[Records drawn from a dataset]
******

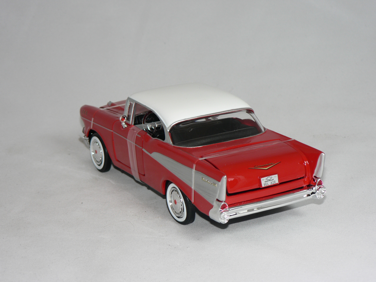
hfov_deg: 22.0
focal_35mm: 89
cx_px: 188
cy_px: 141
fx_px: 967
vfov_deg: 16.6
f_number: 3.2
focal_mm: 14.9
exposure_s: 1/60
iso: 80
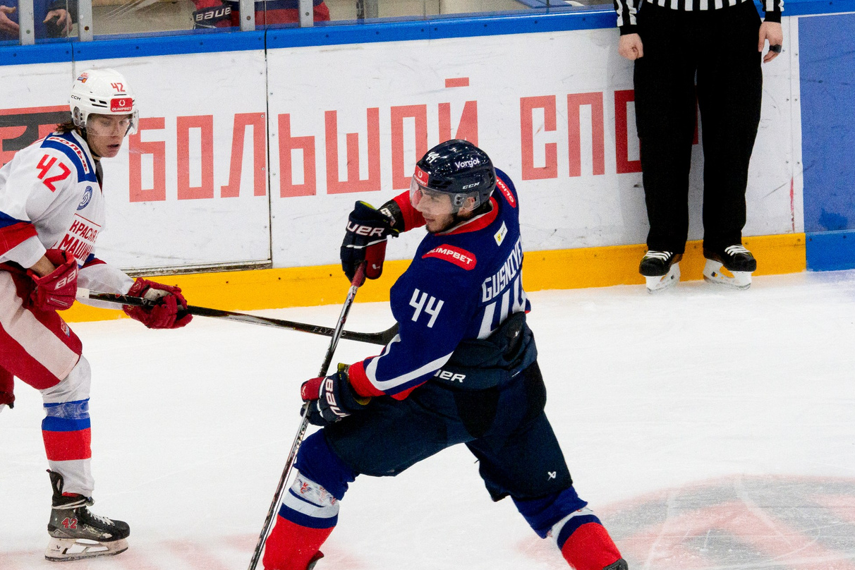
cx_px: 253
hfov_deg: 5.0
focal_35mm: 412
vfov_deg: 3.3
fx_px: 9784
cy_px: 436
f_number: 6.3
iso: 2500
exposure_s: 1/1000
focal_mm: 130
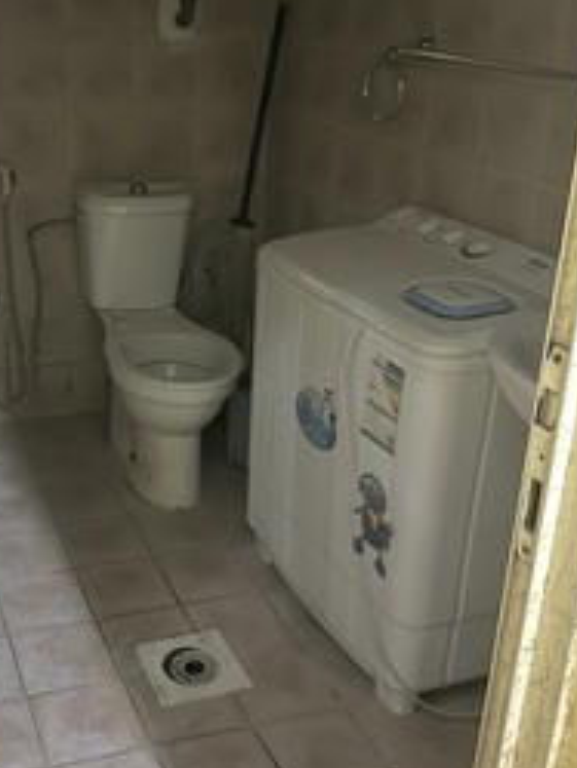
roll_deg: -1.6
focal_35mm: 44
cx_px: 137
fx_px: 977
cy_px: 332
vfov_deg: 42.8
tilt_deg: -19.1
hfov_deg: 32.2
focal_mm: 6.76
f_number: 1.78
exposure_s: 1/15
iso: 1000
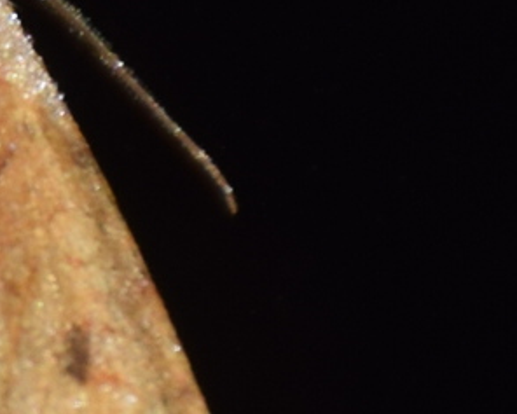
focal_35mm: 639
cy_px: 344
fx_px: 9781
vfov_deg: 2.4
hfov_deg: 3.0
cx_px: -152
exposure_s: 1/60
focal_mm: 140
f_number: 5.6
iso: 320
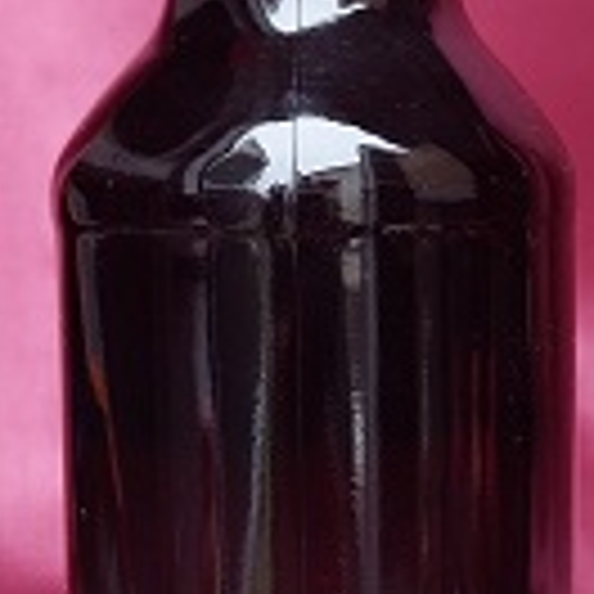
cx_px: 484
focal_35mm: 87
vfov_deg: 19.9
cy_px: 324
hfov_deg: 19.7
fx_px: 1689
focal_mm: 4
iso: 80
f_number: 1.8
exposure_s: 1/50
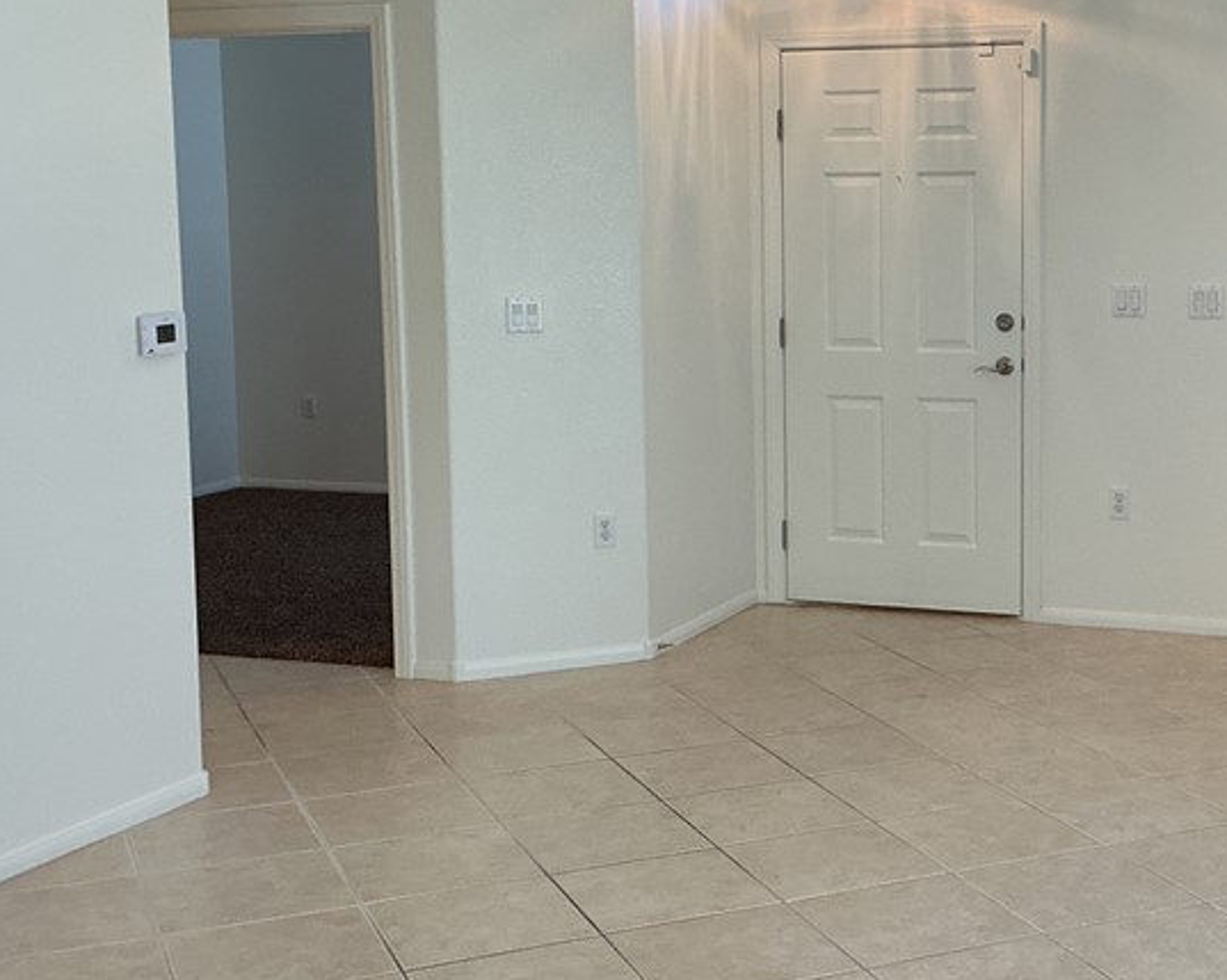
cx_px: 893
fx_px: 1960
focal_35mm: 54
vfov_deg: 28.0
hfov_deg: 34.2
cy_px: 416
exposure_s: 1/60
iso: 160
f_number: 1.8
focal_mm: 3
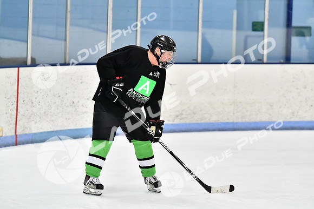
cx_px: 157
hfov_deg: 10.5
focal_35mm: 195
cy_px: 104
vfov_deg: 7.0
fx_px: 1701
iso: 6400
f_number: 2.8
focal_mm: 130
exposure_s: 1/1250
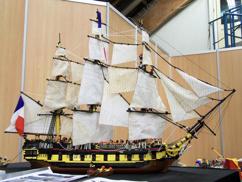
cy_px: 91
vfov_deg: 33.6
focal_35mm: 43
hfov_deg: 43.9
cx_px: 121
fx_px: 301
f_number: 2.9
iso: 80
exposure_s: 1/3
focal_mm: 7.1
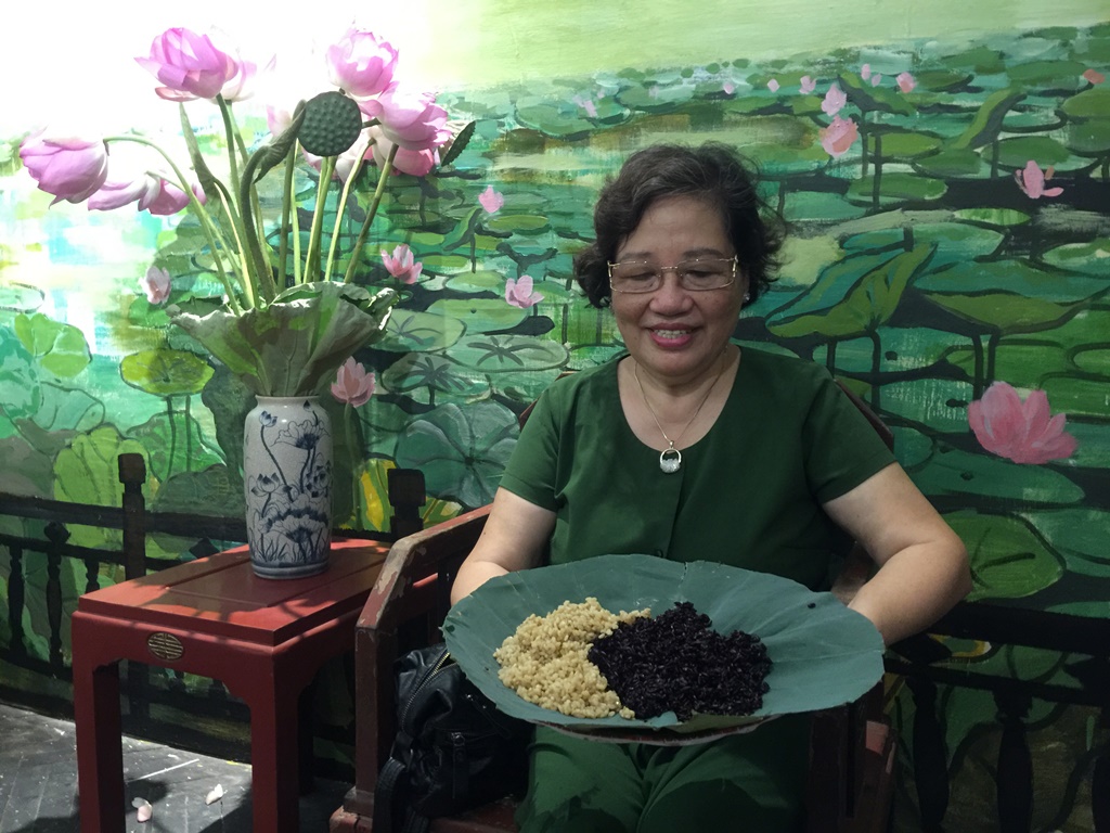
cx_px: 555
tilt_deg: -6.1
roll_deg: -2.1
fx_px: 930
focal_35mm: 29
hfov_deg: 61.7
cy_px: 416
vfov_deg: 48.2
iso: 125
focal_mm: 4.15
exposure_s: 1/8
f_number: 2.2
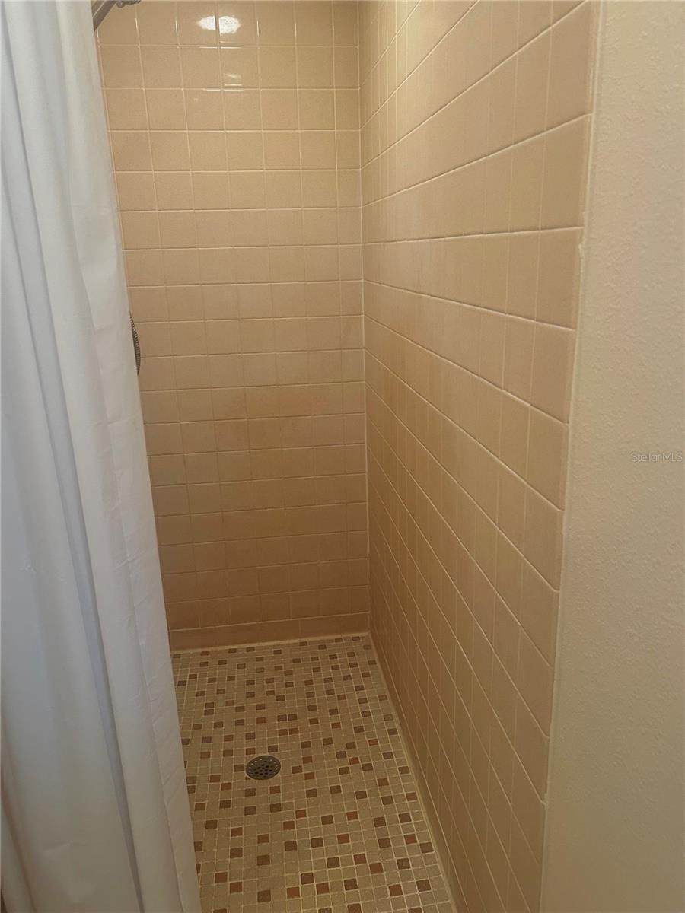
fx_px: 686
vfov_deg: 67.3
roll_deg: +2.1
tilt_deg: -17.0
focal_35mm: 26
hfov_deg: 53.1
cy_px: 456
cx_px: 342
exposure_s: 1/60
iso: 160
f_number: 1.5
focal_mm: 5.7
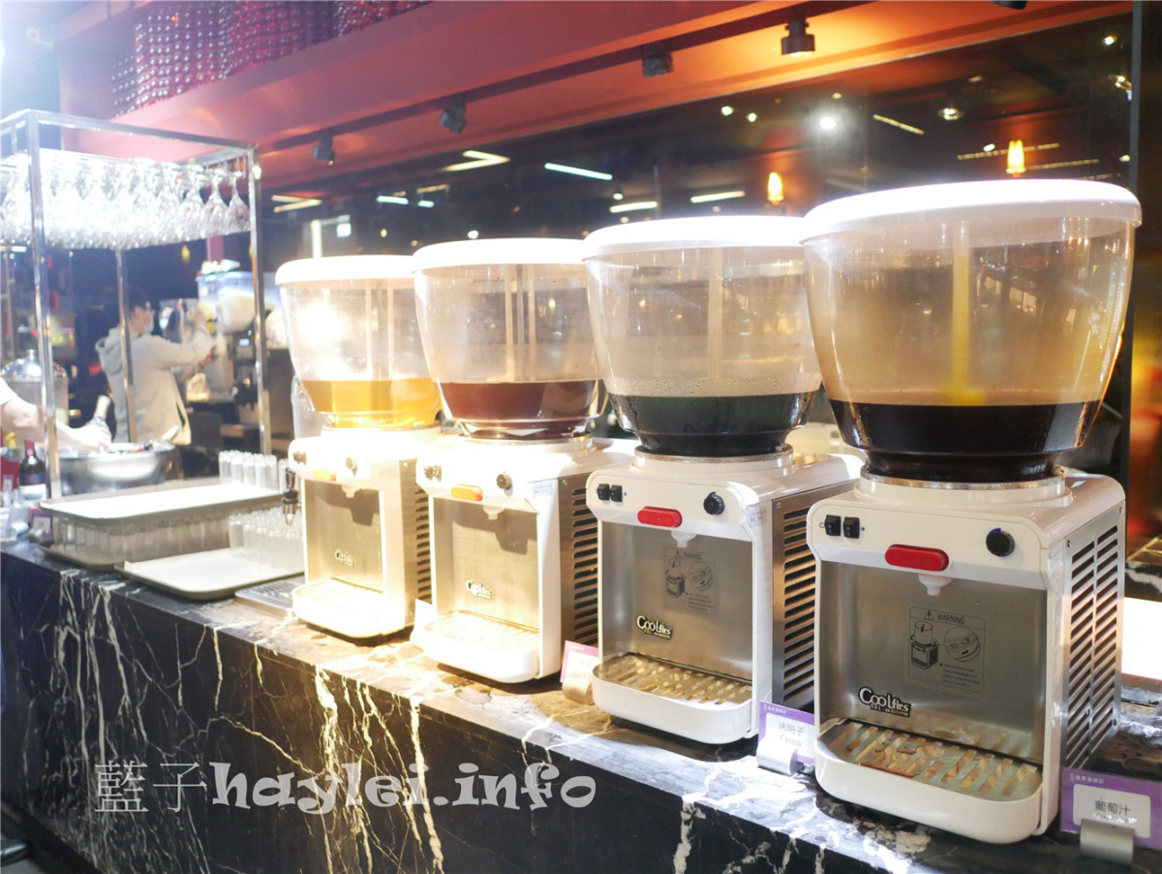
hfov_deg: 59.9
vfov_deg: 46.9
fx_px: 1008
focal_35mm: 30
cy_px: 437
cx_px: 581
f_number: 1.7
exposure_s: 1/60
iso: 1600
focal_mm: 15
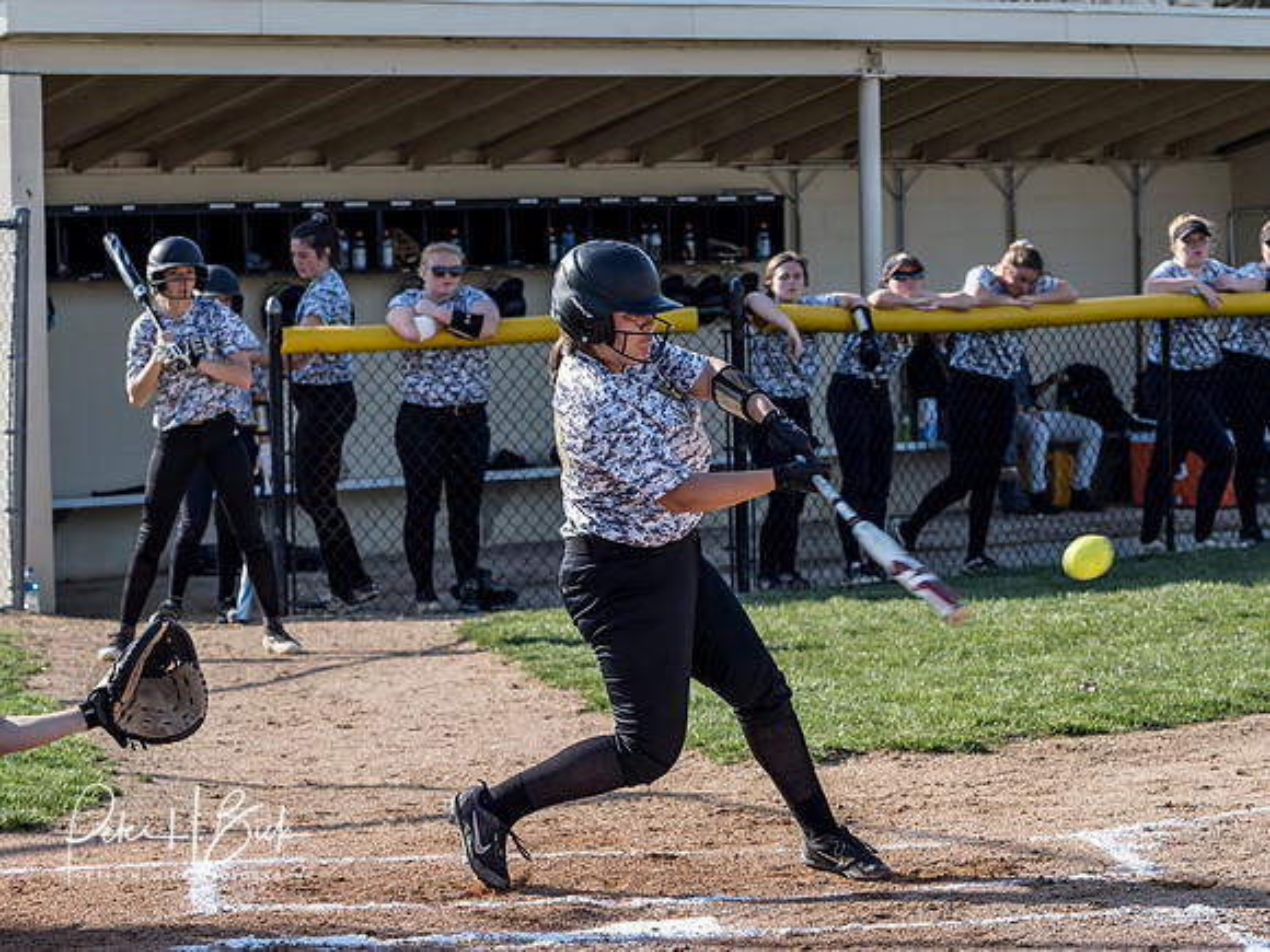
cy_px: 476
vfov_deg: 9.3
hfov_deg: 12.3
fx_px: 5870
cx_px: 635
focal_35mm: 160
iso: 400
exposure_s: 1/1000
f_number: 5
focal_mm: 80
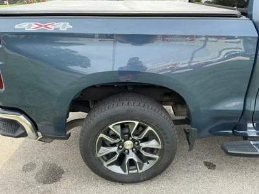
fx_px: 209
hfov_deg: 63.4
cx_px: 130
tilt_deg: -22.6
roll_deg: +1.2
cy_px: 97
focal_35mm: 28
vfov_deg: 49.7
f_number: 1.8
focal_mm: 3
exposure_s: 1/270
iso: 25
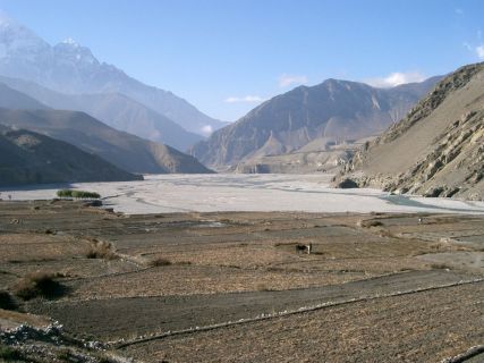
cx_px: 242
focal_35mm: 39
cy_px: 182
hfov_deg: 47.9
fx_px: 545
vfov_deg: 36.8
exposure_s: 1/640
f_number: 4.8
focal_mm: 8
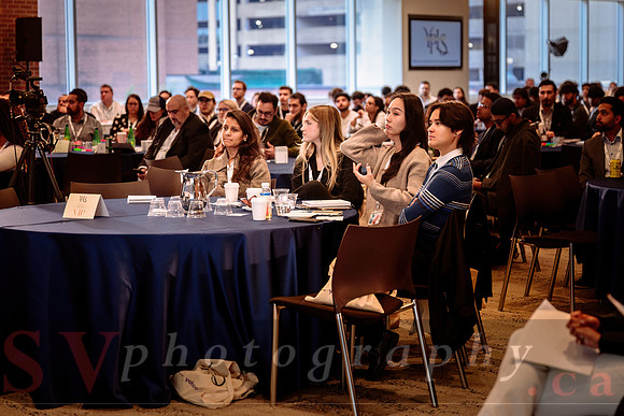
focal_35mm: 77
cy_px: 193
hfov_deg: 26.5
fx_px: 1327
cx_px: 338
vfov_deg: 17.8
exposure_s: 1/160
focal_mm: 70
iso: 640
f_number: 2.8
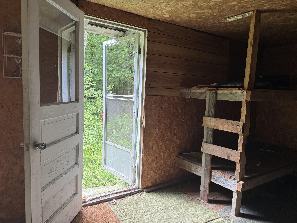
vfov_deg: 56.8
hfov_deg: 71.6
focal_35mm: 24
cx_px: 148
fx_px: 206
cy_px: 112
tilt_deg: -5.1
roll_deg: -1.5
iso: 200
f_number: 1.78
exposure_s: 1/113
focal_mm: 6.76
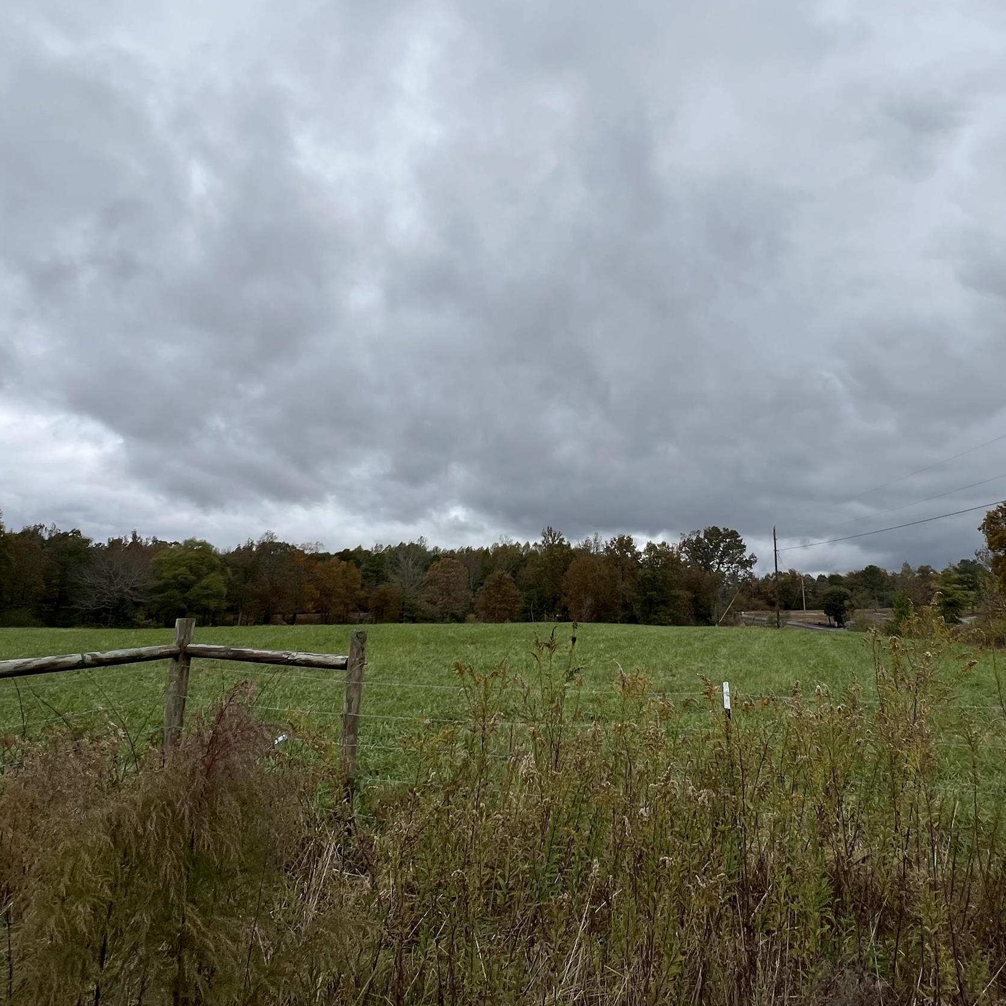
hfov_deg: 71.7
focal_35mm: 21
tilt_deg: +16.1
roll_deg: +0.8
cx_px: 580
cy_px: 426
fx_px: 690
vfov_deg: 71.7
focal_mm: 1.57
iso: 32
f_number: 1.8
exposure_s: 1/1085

******

What is expected
What is needed is an exact copy of the lines above, from the one holding "fx_px: 9781" down to the one holding "hfov_deg: 34.2", with those two included and the pictures left out.

Task answer
fx_px: 9781
vfov_deg: 2.4
hfov_deg: 3.0
cx_px: -152
exposure_s: 1/60
focal_mm: 140
f_number: 5.6
iso: 320
cx_px: 484
focal_35mm: 87
vfov_deg: 19.9
cy_px: 324
hfov_deg: 19.7
fx_px: 1689
focal_mm: 4
iso: 80
f_number: 1.8
exposure_s: 1/50
cx_px: 893
fx_px: 1960
focal_35mm: 54
vfov_deg: 28.0
hfov_deg: 34.2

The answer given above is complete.